Rosa tampak tertunduk, ia sungguh
merasa bersalah karena telah menipu Pangeran Quercus.
“Dan sekarang aku harus memilihnya,
benar kan?” tanya Quercus sambil memandangi kedua mawar tersebut. “Aku tidak
tahu kamu adalah mawar putih atau hitam. Aku tidak bisa melihatnya jika kamu
menunduk seperti itu.”
Perlahan tapi pasti, Rosa
mendongakkan wajahnya dan memandang tajam wajah Pangeran tampan itu. “Mungkin
aku bukan keduanya, bisa saja aku hanya ‘mawar’.” Ucapan yang singkat namun
memiliki makna yang dalam.
“Tidak ada mawar yang hanya ‘mawar’.
Semua mawar memiliki khas nya masing-masing. Mungkin yang paling spesial adalah
mawar pelangi, namun, aku tidak bisa menyukai mawar lain selain mawar hitam.” Kemudian
Quercus mengambil mawar hitam itu dan menghirup aromanya.
Mereka terdiam sejenak dan kemudian,
“Kamu, Victoria?”
“Dia kakakku.”
Pangeran Quercos tampak mengerti
dengan situasinya, ia pembaca situasi yang baik. “Jadi, aku sudah tahu
semuanya....Victoria yang mengantarkan aku ke labirin ini, ia menceritakan
tentang dirimu...aku begitu terkejut ternyata kamu melakukan hal yang besar
untuk kakakmu dan menyingkirkan rasa egoismu. Benar apa kata Victoria, kamu
adalah mawar yang sesungguhnya....”
Rosa tidak menyangka ternyata
Victoria yang ia anggap selama ini penuh dengan keegoisan ternyata mematahkan
asumsinya.
“Aku sudah berjanji pada diriku
sendiri, jika aku dapat menemukan mawar hitam di sini, aku tidak akan pernah
melepaskannya.”
“Bahkan jika itu bisa melukaimu?”
tanya Rosa. “Kamu belum mengenalku. Bahkan, kita baru pertama kali bertemu.”

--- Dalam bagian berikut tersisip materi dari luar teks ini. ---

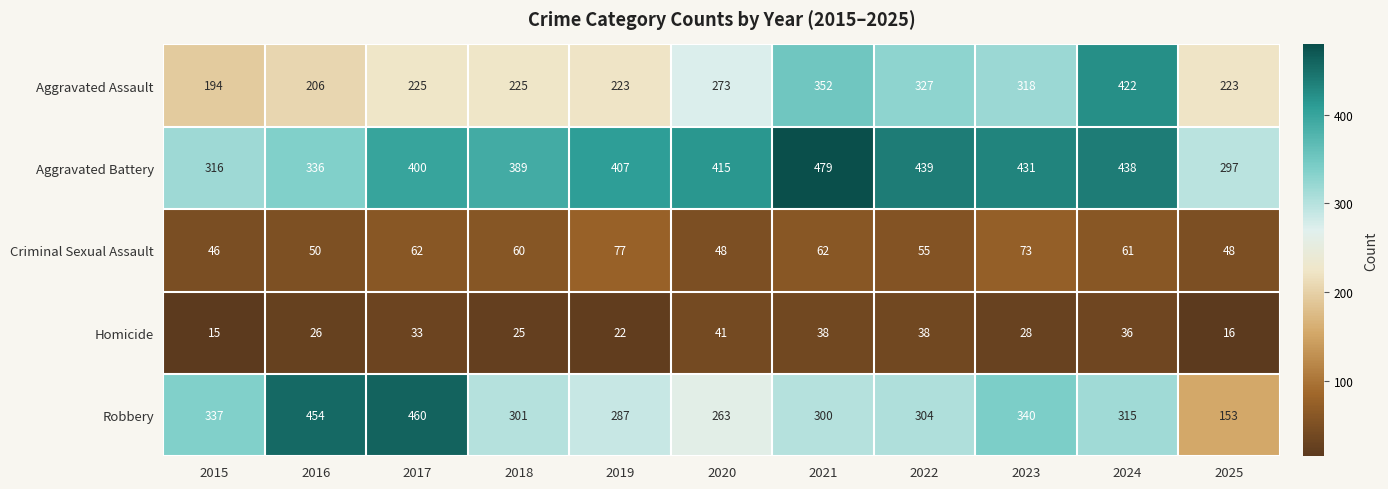

At which label does Homicide first exceed 28?

2017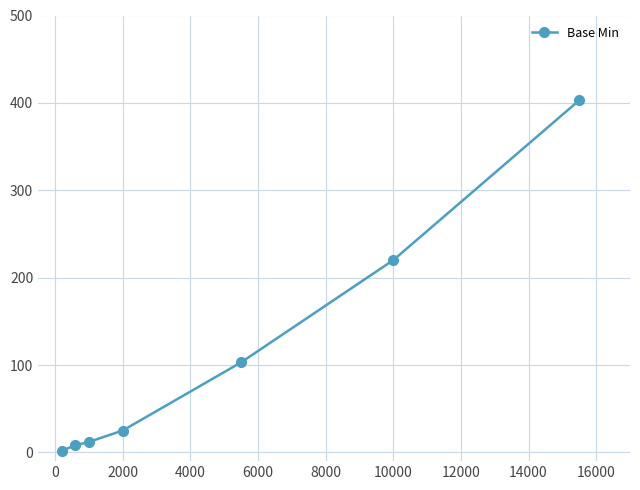

What is the maximum value shown in the chart?

403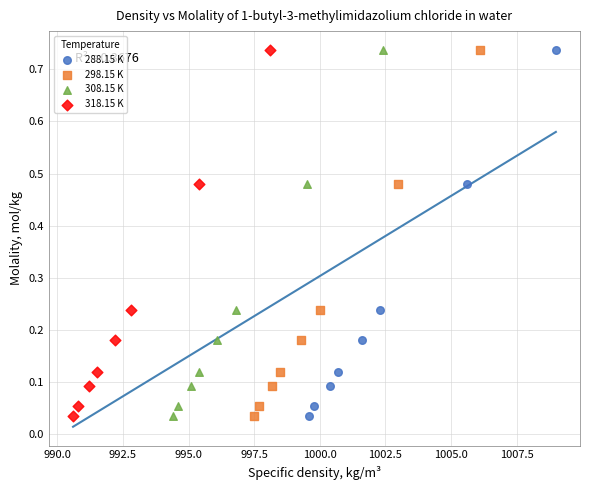

What are all the series names shown in the legend?

288.15 K, 298.15 K, 308.15 K, 318.15 K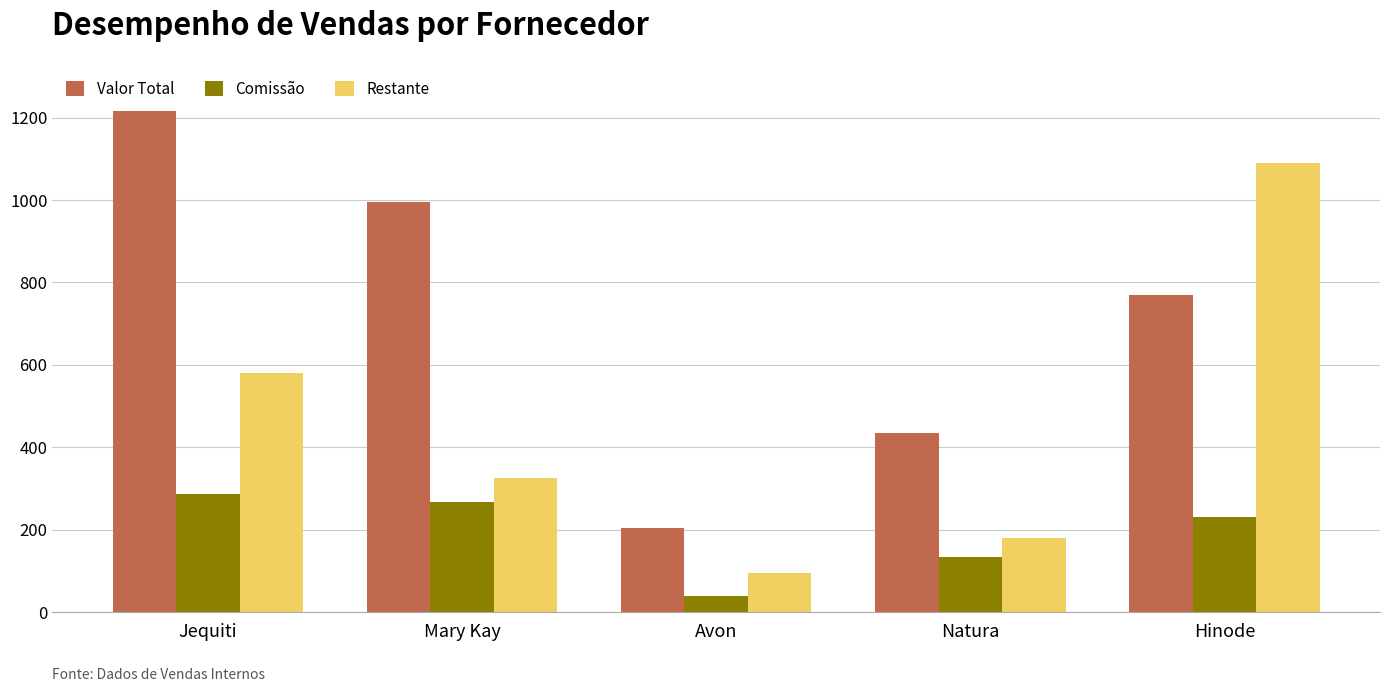

List the labels in order of Comissão value, largest first.

Jequiti, Mary Kay, Hinode, Natura, Avon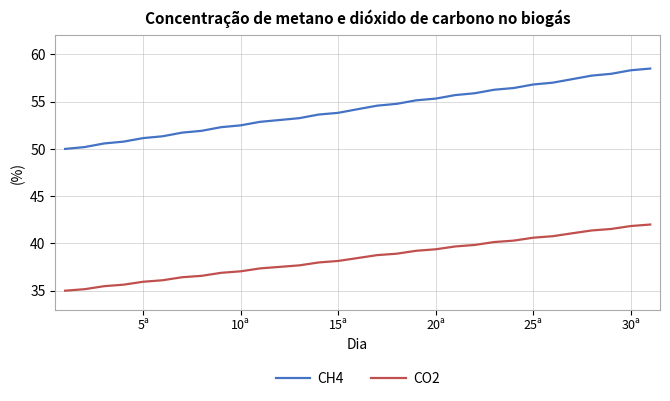

True or false: CH4 and CO2 intersect in this chart.

False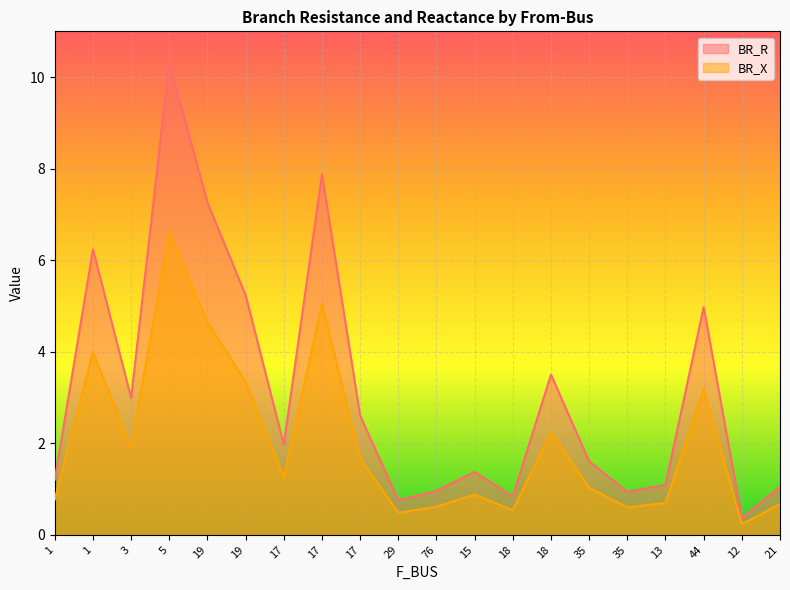

Which category has the highest value across all series?

5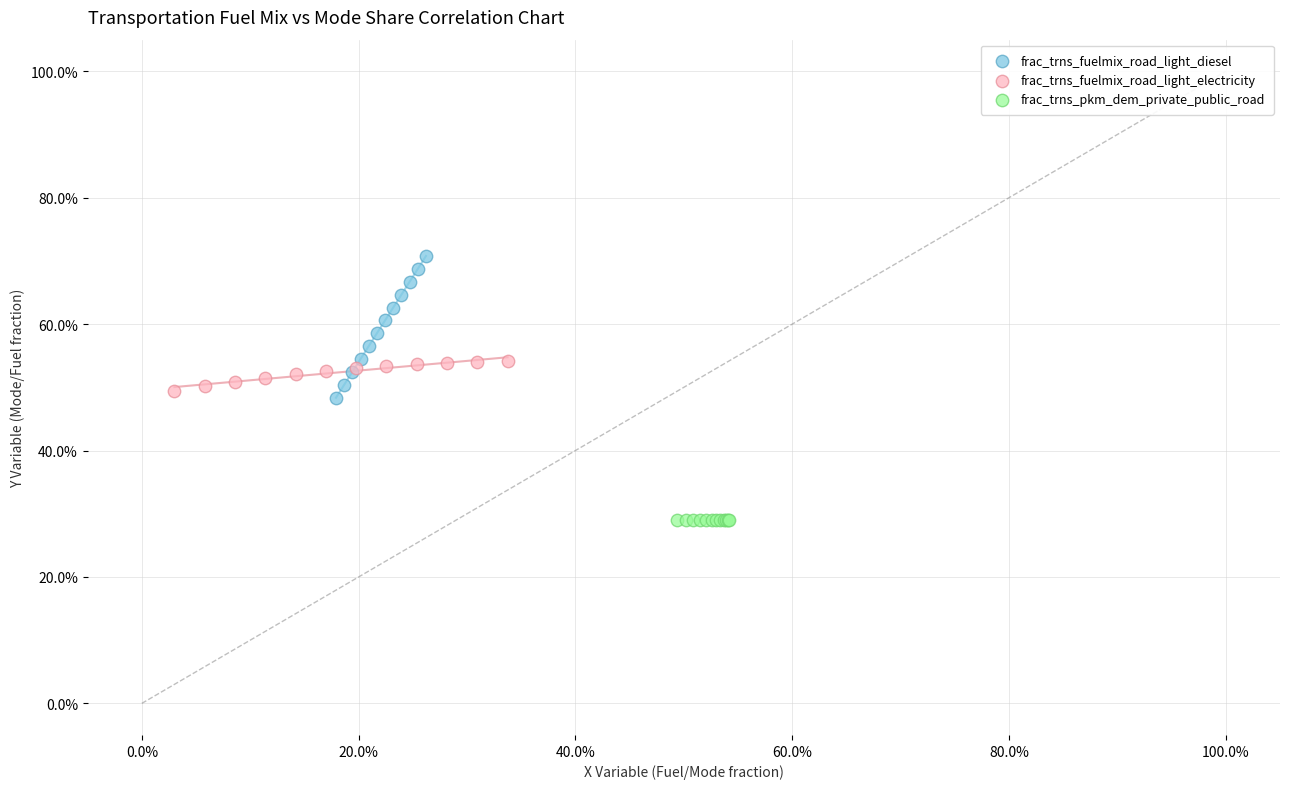

What are all the series names shown in the legend?

frac_trns_fuelmix_road_light_diesel, frac_trns_fuelmix_road_light_electricity, frac_trns_pkm_dem_private_public_road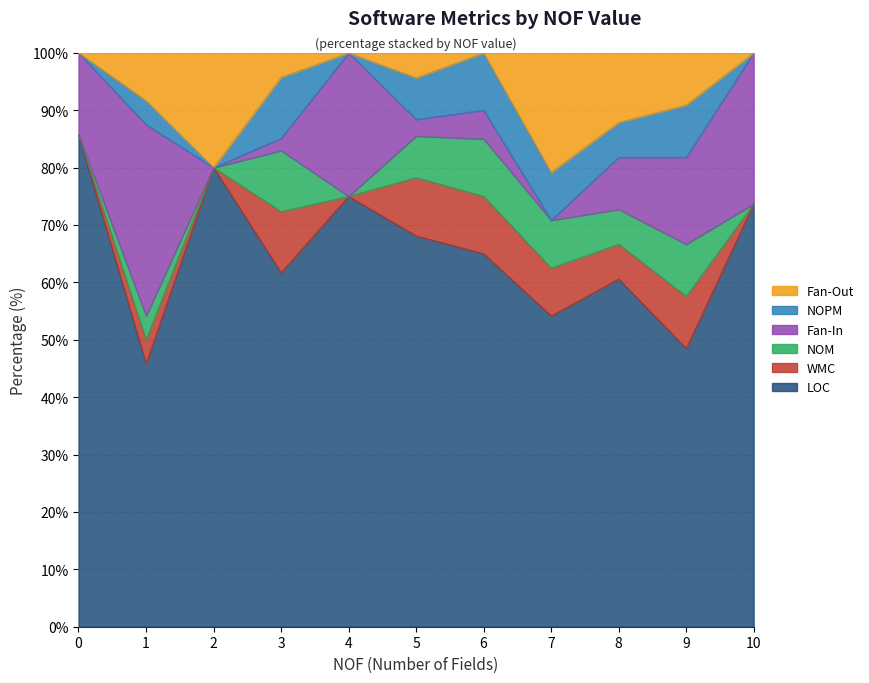

What is the highest value of the LOC series?

85.7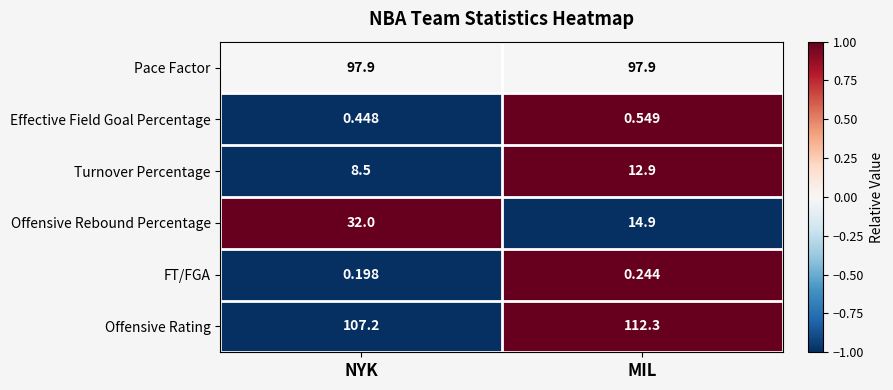

Which label corresponds to the smallest value in the chart?

NYK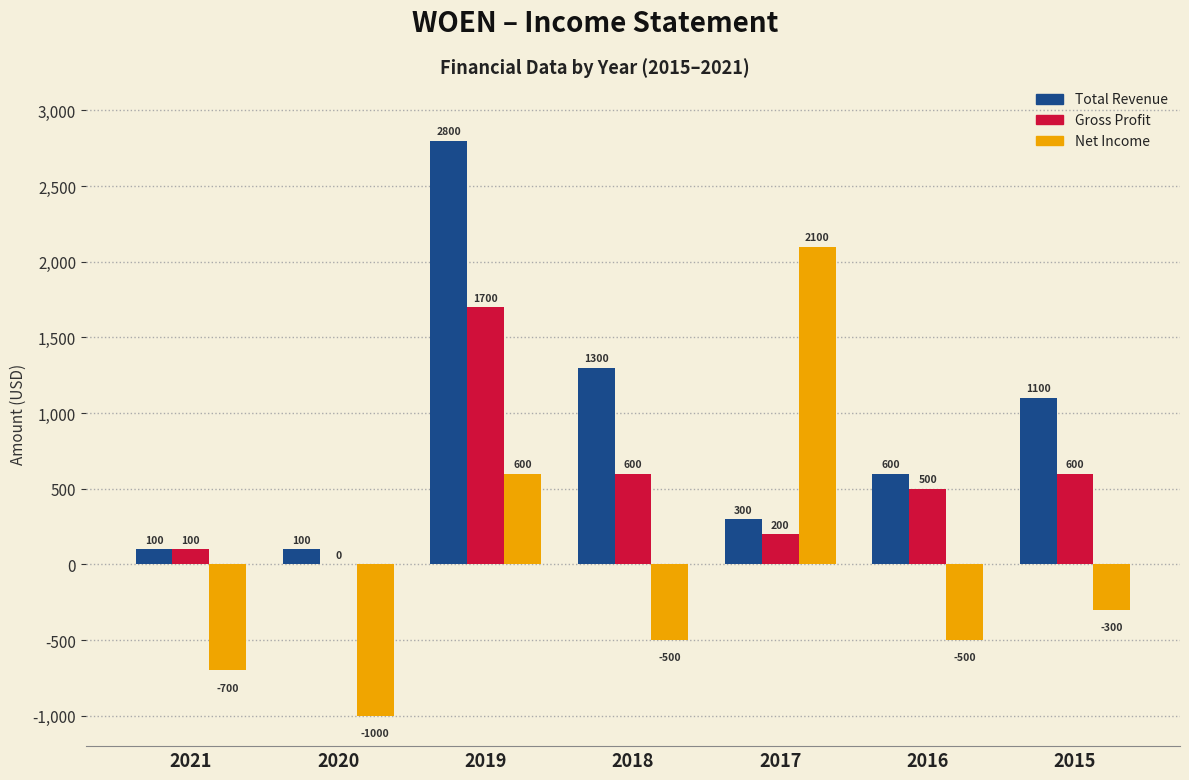

Reading right to left, extract all data points from this chart.

Total Revenue: 2015=1100	2016=600	2017=300	2018=1300	2019=2800	2020=100	2021=100
Gross Profit: 2015=600	2016=500	2017=200	2018=600	2019=1700	2020=0	2021=100
Net Income: 2015=-300	2016=-500	2017=2100	2018=-500	2019=600	2020=-1000	2021=-700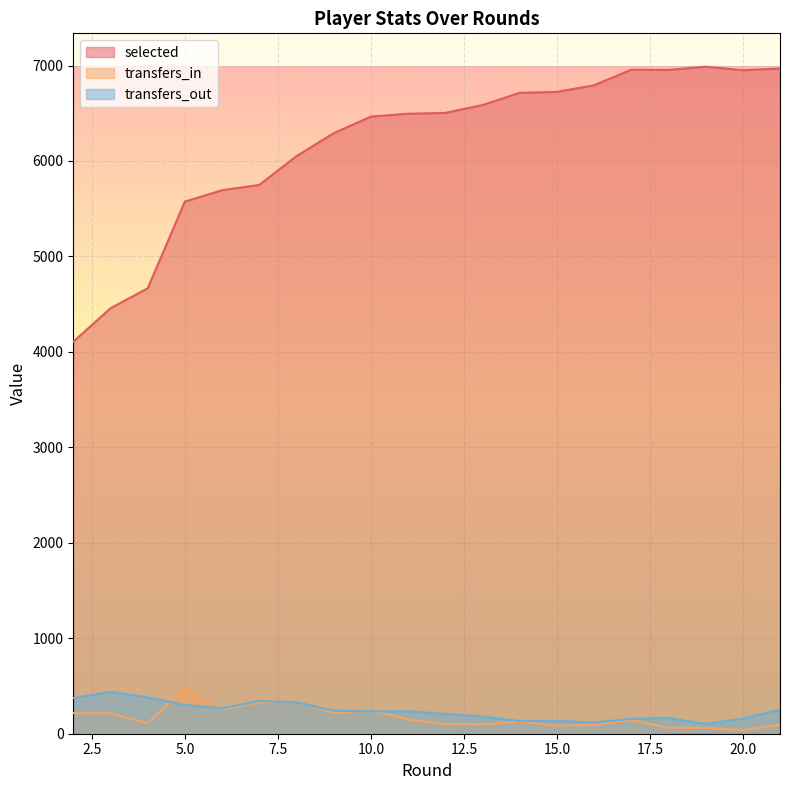

True or false: transfers_in and selected intersect in this chart.

False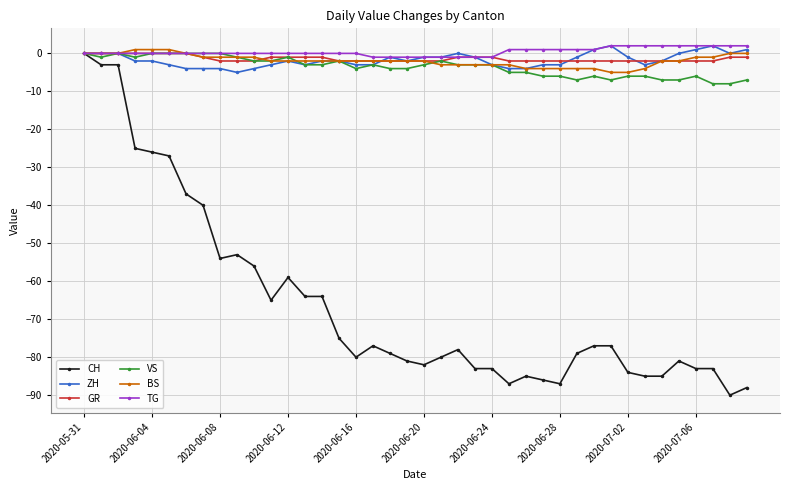

True or false: VS has more than 0 points higher than both neighbors.

True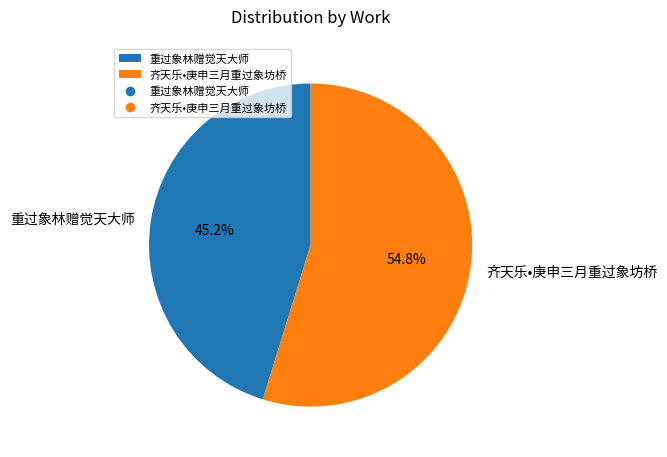

How many segments does this pie chart have?

2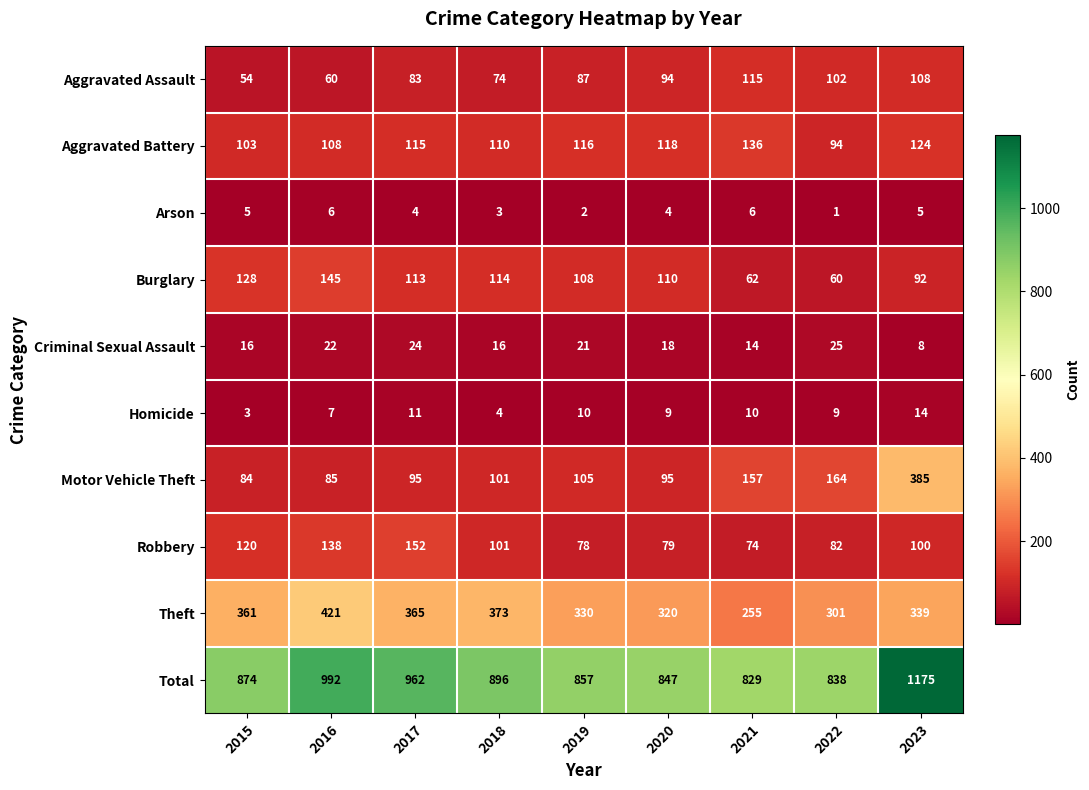

Which series has the widest spread of values?

Total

“Semenjak hari itu, aku tidak hanya
mengagumi betapa indahnya mawar. Kamu sudah tahu hal itu, kan?”
Rosa memandang lelaki itu dan cara
mereka menggenggam mawar tampak serupa. Mereka merasakan sakit yang sama dari
duri itu.
“Aku juga berjanji, jika menemukanmu
akan melindungimu dari semua pesakitan ini. Seperti pohon Ek yang rindang dan
kokoh, bahkan kamu bisa bersembunyi di dalam batangnya.”
Tampak sebuah ekspresi yang sudah
lama tak ia rasakan. Bibir itu merekah bersamaan dengan jatuhnya setetes air ke
pipinya.
.....karena
aku adalah mawar yang tidak hanya sekedar ‘mawar’.